En janvier 1954, le jeune rédacteur des Cahiers du Cinéma François Truffaut publiait son célèbre article pamphlétaire sur les dérives d'une certaine tendance du cinéma français qui annonçait déjà la politique des auteurs (1). En effet, il opposait les artisans de la « qualité française » comme Autant-Lara aux artistes tels que Renoir ou Ophüls, garants d'une cohérence thématique et esthétique, expression de leur intériorité d'auteur.

Parmi les cinéastes défendus dans le texte de Truffaut figure Robert Bresson, certainement le cinéaste français de l'époque le plus radical mais aussi le plus moderne, annonciateur des mutations que le cinéma français connaîtra à la fin des années 50. Ainsi, l'apport de la Nouvelle vague, portée par un discours théorique novateur provenant des critiques-cinéastes de la revu d'André Bazin ne fait pas table rase du passé et ne s'appuie pas que sur la modernité italienne (2) et américaine (3) de l'après-guerre comme beaucoup d'historiens semblent l'affirmer. On peut en effet déceler chez Robert Bresson une préfiguration ainsi qu'une radicalisation de la notion d'auteur tel que l'entend Truffaut en 1954. Jamais, de fait, chez aucun cinéaste – pas même chez Renoir, cher aux Cahiers – un tel ascétisme esthétique, d'une attention quasi obsessionnelle pour les même motifs n'avait vu le jour dans le paysage cinématographique français. Ce que proposait Bresson, notamment à travers Journal d'un curée de campagne en 1951, adapté du roman de Bernanos (4), puis avec Un Condamné à mort s'est échappé, inspiré du récit autobiographique d'André Devigny (5) allait durablement marqué du sceau de la modernité le cinéma français.

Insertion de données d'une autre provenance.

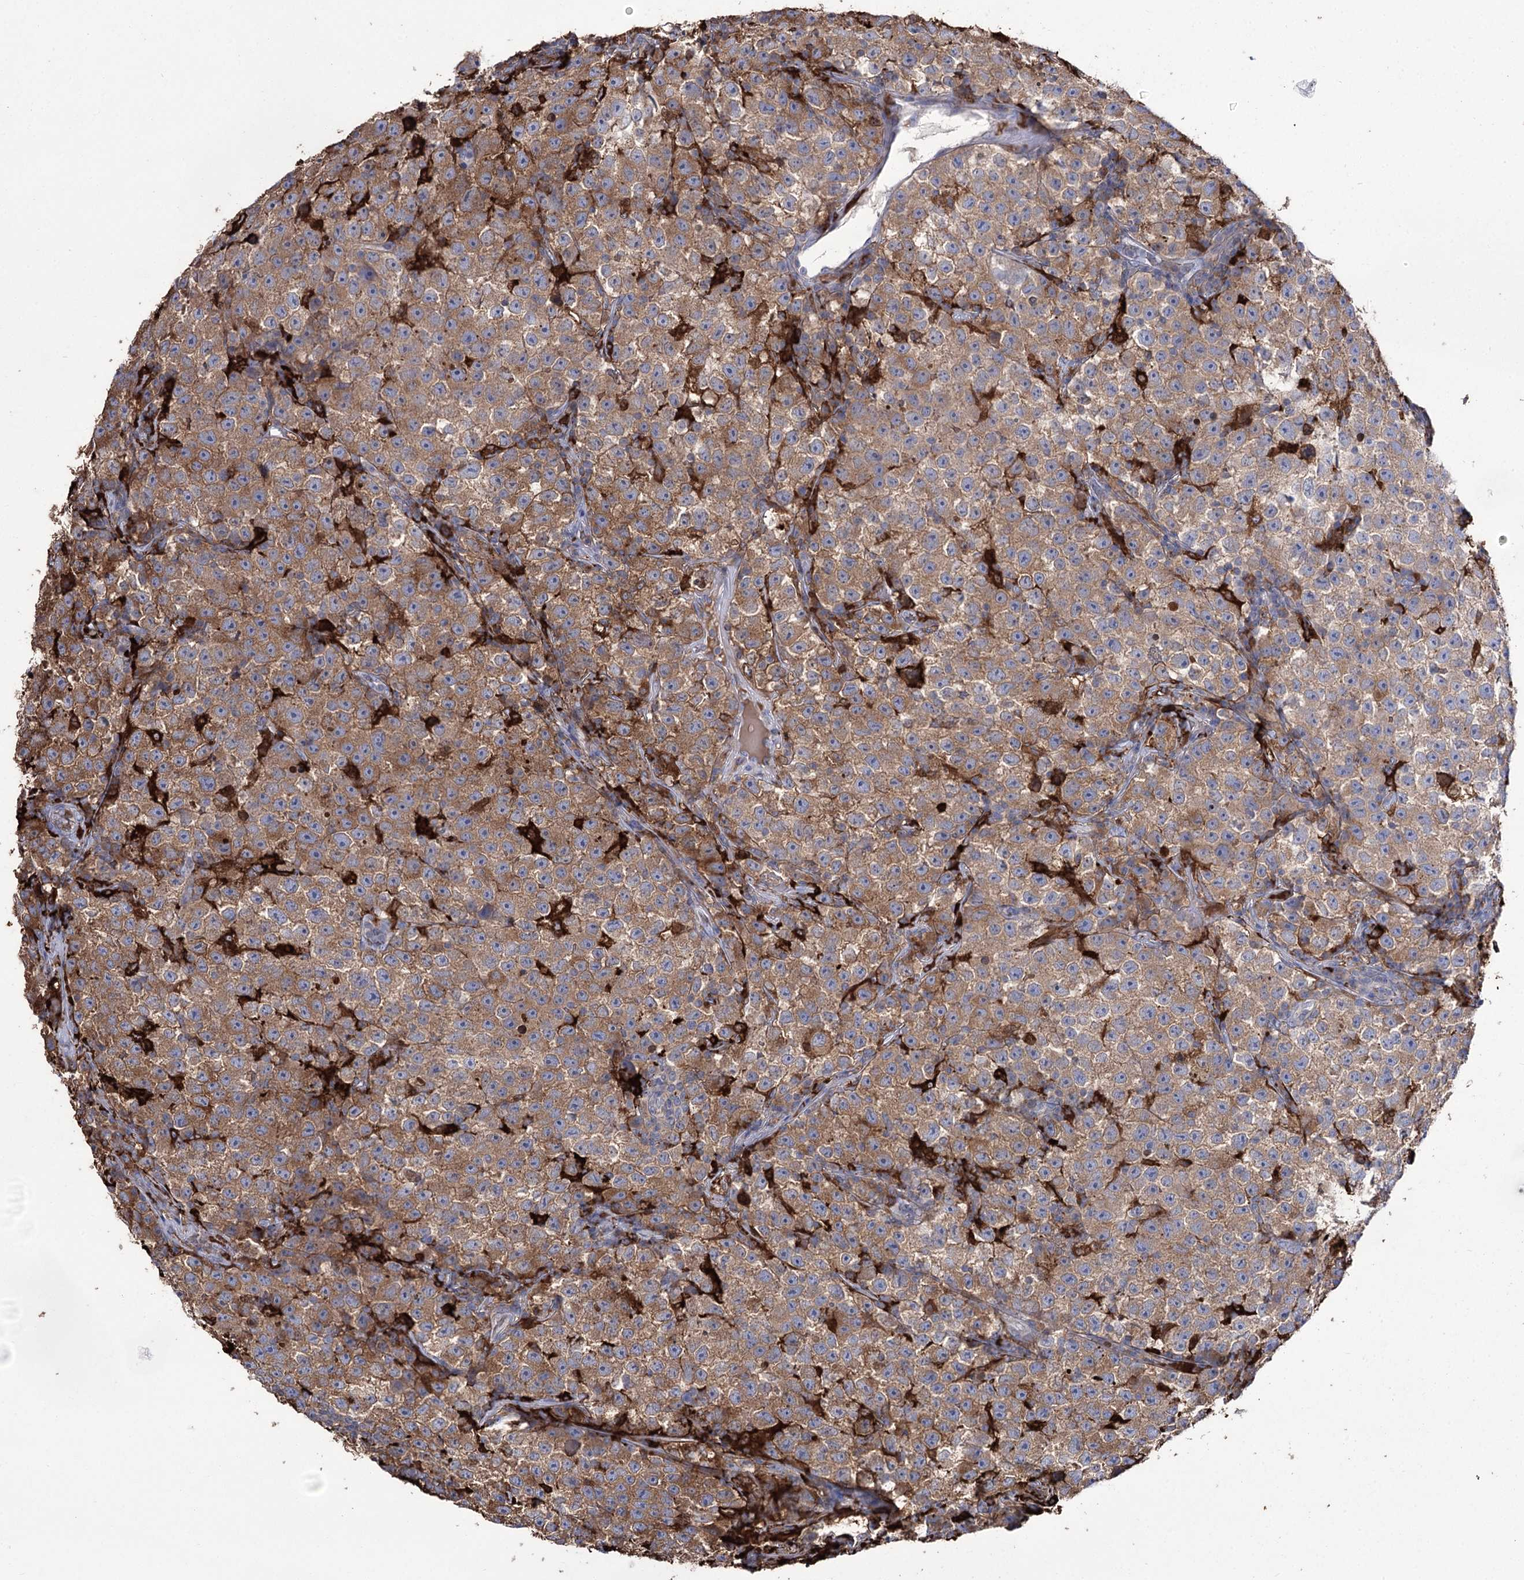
{"staining": {"intensity": "moderate", "quantity": ">75%", "location": "cytoplasmic/membranous"}, "tissue": "testis cancer", "cell_type": "Tumor cells", "image_type": "cancer", "snomed": [{"axis": "morphology", "description": "Seminoma, NOS"}, {"axis": "topography", "description": "Testis"}], "caption": "Immunohistochemical staining of testis cancer (seminoma) reveals medium levels of moderate cytoplasmic/membranous positivity in approximately >75% of tumor cells.", "gene": "ZNF622", "patient": {"sex": "male", "age": 22}}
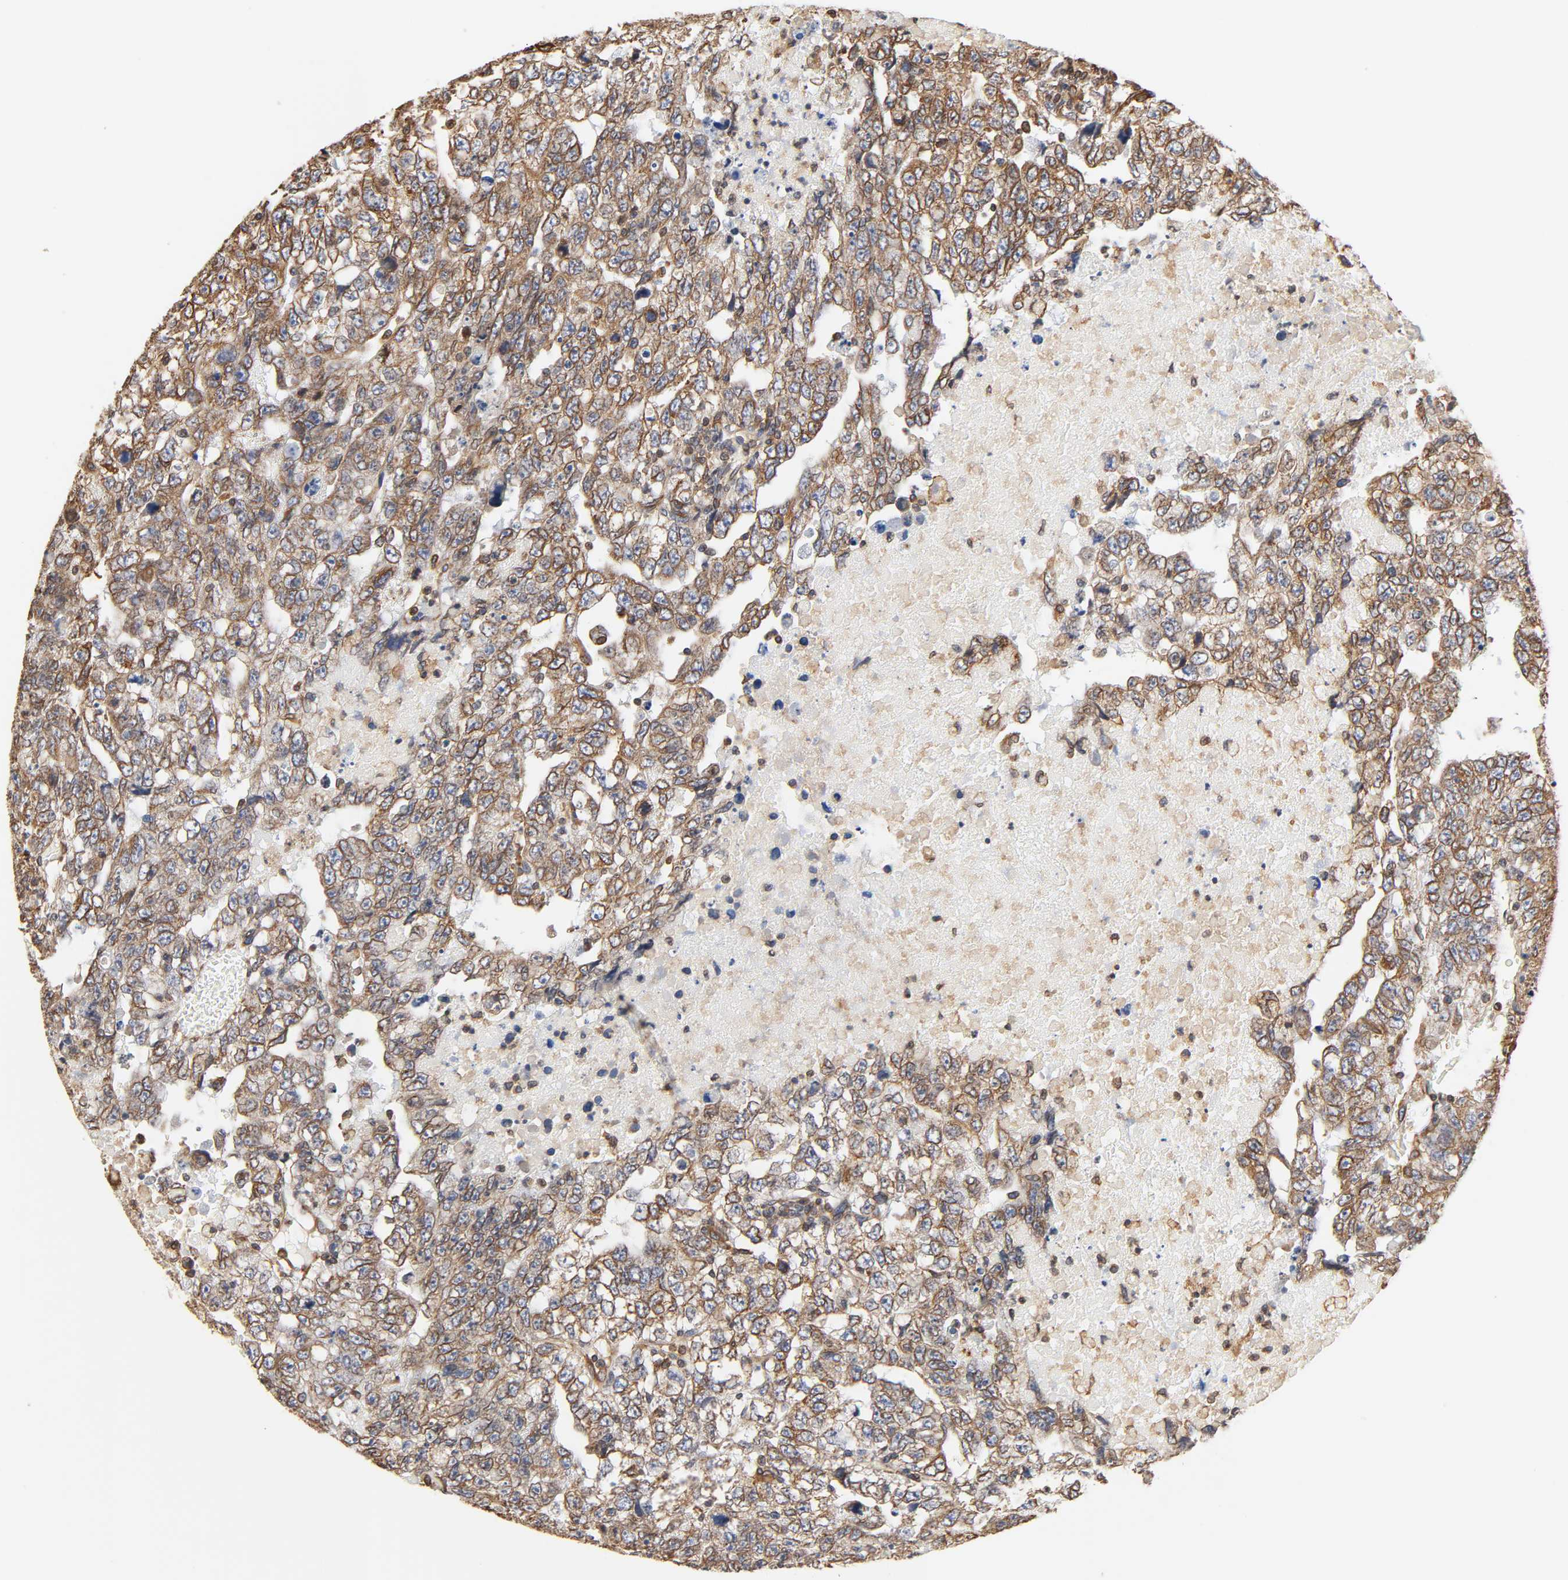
{"staining": {"intensity": "moderate", "quantity": ">75%", "location": "cytoplasmic/membranous"}, "tissue": "testis cancer", "cell_type": "Tumor cells", "image_type": "cancer", "snomed": [{"axis": "morphology", "description": "Carcinoma, Embryonal, NOS"}, {"axis": "topography", "description": "Testis"}], "caption": "Moderate cytoplasmic/membranous positivity is present in about >75% of tumor cells in testis cancer (embryonal carcinoma). (Brightfield microscopy of DAB IHC at high magnification).", "gene": "BCAP31", "patient": {"sex": "male", "age": 36}}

Mais qu'est ce qui fait de Robert Bresson un cinéaste si unique par rapport aux auteurs qui lui sont contemporains ? Cette spécificité ne résiderait-elle pas justement dans sa manière de représenter le réel ? Intéressons nous à Un Condamnée à mort s'est échappé sorti en 1956, œuvre matricielle concentrant toutes les obsessions formelles du cinéaste qui se perpétueront tout au long de sa filmographie. La rigueur avec laquelle Bresson agence de nouveaux rapports d'image par le biais du montage dessine tout au long du film un nouveau rapport au monde qui préfigure pour le spectateur les expérimentations de la Nouvelle Vague au sens large (6) et qui confirme l'importance du temps pour les cinéastes d'après guerre. Nous verrons donc comment la fragmentation du réel orchestrée par le montage est guidée par la subjectivité du personnage de Fontaine.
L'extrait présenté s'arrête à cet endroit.